[Data to use]
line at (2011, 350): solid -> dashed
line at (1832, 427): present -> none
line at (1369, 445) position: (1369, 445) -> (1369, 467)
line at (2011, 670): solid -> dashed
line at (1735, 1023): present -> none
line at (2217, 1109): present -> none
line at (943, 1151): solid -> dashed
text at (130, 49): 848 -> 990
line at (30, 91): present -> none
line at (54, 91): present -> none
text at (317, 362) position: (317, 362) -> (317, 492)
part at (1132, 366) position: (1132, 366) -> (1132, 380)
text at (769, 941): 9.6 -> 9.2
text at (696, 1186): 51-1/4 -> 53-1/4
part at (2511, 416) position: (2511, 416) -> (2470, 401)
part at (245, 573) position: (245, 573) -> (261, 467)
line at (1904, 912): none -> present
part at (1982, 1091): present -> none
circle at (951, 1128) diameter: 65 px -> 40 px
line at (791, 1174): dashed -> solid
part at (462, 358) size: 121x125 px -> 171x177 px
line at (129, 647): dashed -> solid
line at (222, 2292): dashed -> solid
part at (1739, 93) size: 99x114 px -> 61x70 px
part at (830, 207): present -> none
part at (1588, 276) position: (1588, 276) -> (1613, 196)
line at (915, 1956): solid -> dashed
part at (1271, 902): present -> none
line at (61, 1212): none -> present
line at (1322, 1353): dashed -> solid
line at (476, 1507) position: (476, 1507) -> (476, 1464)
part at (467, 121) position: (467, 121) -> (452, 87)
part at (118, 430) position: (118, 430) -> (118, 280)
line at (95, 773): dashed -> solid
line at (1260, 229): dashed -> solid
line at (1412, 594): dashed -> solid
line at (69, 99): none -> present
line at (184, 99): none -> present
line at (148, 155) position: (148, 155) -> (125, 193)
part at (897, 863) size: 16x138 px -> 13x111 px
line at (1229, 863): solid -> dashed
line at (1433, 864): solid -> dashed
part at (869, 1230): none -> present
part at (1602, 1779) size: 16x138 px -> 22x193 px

[Written instruction] Reproduce the full listing above, line for line, without altering anything.

[Completed exercise]
line at (2011, 350): solid -> dashed
line at (1832, 427): present -> none
line at (1369, 445) position: (1369, 445) -> (1369, 467)
line at (2011, 670): solid -> dashed
line at (1735, 1023): present -> none
line at (2217, 1109): present -> none
line at (943, 1151): solid -> dashed
text at (130, 49): 848 -> 990
line at (30, 91): present -> none
line at (54, 91): present -> none
text at (317, 362) position: (317, 362) -> (317, 492)
part at (1132, 366) position: (1132, 366) -> (1132, 380)
text at (769, 941): 9.6 -> 9.2
text at (696, 1186): 51-1/4 -> 53-1/4
part at (2511, 416) position: (2511, 416) -> (2470, 401)
part at (245, 573) position: (245, 573) -> (261, 467)
line at (1904, 912): none -> present
part at (1982, 1091): present -> none
circle at (951, 1128) diameter: 65 px -> 40 px
line at (791, 1174): dashed -> solid
part at (462, 358) size: 121x125 px -> 171x177 px
line at (129, 647): dashed -> solid
line at (222, 2292): dashed -> solid
part at (1739, 93) size: 99x114 px -> 61x70 px
part at (830, 207): present -> none
part at (1588, 276) position: (1588, 276) -> (1613, 196)
line at (915, 1956): solid -> dashed
part at (1271, 902): present -> none
line at (61, 1212): none -> present
line at (1322, 1353): dashed -> solid
line at (476, 1507) position: (476, 1507) -> (476, 1464)
part at (467, 121) position: (467, 121) -> (452, 87)
part at (118, 430) position: (118, 430) -> (118, 280)
line at (95, 773): dashed -> solid
line at (1260, 229): dashed -> solid
line at (1412, 594): dashed -> solid
line at (69, 99): none -> present
line at (184, 99): none -> present
line at (148, 155) position: (148, 155) -> (125, 193)
part at (897, 863) size: 16x138 px -> 13x111 px
line at (1229, 863): solid -> dashed
line at (1433, 864): solid -> dashed
part at (869, 1230): none -> present
part at (1602, 1779) size: 16x138 px -> 22x193 px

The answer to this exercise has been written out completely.